• **Passage provided**:
**********
Refdoc is selling our articles at a huge price without our consent
By Marie Lebert, version of 22 October 2012.
A bibliography about the controversy will be regularly updated during several months.
Refdoc, a service run by INIST (Institute for Scientific and Technical Information), a department of CNRS (French National Center for Scientific Research), is selling print copies of our articles for an outrageous price without the authors’ consent, whereas these articles are available for free in open access repositories. After finding out that some of his work was sold by Refdoc, Olivier Ertzscheid, a French professor and researcher, wrote an Open Letter to INIST on 1st October 2012. He has also gathered a number of colleagues (including me) around him, with one motto: “This must stop.” A petition was posted online by the collective group SavoirsCom1 on 15 October 2012.
Olivier’s Open Letter to INIST
Olivier Ertzscheid is a professor and researcher in information science in a French university, and a tireless advocate for open access (OA). All the articles he has published in scholarly and professional journals are in free access in OA repositories, on other websites, and on his widely-read blog. He has signed author addenda when needed, to make his work available to all as soon as it is published. Like most authors writing articles for journals, Olivier is not paid for his articles. As a professor and researcher paid from public funds, he thinks that writing articles is part of his job, and that distributing them for free is part of his job too. This is what open access is about.
CNRS: Centre National de la Recherche Scientifique / National Center for Scientific Research.
INIST: Institut de l’Information Scientifique et Technique / Institute for Scientific and Technical Information.
To his surprise, Olivier found out on 30 September that some of his articles are sold at an outrageous price by Refdoc, a service run by INIST, a department of CNRS. For a print copy of a short article, the fees are 11 euros by standard mail, 40 euros by fax, and 50 euros by express mail + 2 euros of “droit de copie” (right to copy). For a print copy of a long article, the fees are higher. There is no mention whatsoever that his articles are available for free in an OA repository run by CNRS. He has never given any permission to Refdoc to sell any of his articles – a permission that is required by French law – and he has never received any money from Refdoc.
**********
• **Tasks to perform**:
1) Decide whether each statement agrees with the text about Refdoc. Answer yes or no, and quote the words of the text that decide it: (a) Olivier Ertzscheid is paid for the articles he writes for journals; (b) the collective group SavoirsCom1 posted a petition online on 15 October 2012; (c) Refdoc charges 50 euros for a print copy of a short article sent by fax.
2) Retype the stretch of the text about Refdoc from "Olivier’s Open Letter" through "access is about.".
**********
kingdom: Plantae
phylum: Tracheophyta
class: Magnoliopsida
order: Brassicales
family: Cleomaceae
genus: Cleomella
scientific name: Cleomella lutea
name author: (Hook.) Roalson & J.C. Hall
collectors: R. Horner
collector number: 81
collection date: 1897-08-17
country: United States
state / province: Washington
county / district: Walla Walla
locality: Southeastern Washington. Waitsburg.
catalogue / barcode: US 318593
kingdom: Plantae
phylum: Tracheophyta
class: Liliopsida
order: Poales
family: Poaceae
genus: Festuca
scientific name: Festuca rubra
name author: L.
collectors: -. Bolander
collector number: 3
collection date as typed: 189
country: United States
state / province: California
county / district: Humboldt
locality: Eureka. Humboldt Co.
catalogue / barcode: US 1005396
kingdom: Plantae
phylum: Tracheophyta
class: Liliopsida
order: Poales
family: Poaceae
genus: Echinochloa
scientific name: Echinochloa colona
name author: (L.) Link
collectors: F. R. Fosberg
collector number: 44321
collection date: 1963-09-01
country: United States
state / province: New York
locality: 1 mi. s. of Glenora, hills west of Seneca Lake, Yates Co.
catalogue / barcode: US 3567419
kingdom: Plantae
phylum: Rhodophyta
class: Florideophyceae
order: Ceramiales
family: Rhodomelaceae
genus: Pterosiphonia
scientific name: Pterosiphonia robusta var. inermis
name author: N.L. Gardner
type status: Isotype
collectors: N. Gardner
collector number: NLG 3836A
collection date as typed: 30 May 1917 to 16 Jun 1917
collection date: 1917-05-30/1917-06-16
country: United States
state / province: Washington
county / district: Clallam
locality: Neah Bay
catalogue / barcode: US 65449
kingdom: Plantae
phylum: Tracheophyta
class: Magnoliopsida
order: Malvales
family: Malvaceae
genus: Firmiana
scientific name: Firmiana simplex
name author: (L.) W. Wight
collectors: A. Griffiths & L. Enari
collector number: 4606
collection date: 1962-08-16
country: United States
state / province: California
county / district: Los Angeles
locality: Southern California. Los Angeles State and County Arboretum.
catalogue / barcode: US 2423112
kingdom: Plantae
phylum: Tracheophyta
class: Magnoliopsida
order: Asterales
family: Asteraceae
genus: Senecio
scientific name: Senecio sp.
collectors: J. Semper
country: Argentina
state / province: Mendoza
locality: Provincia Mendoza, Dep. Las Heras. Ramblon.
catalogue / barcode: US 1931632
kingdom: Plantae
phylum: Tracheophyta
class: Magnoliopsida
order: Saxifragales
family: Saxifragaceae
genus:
**********
• **Problem solutions**:
1)
(a) No: "Olivier is not paid for his articles."
(b) Yes: "A petition was posted online by the collective group SavoirsCom1 on 15 October 2012."
(c) No: "40 euros by fax"

2)
Olivier’s Open Letter to INIST
Olivier Ertzscheid is a professor and researcher in information science in a French university, and a tireless advocate for open access (OA). All the articles he has published in scholarly and professional journals are in free access in OA repositories, on other websites, and on his widely-read blog. He has signed author addenda when needed, to make his work available to all as soon as it is published. Like most authors writing articles for journals, Olivier is not paid for his articles. As a professor and researcher paid from public funds, he thinks that writing articles is part of his job, and that distributing them for free is part of his job too. This is what open access is about.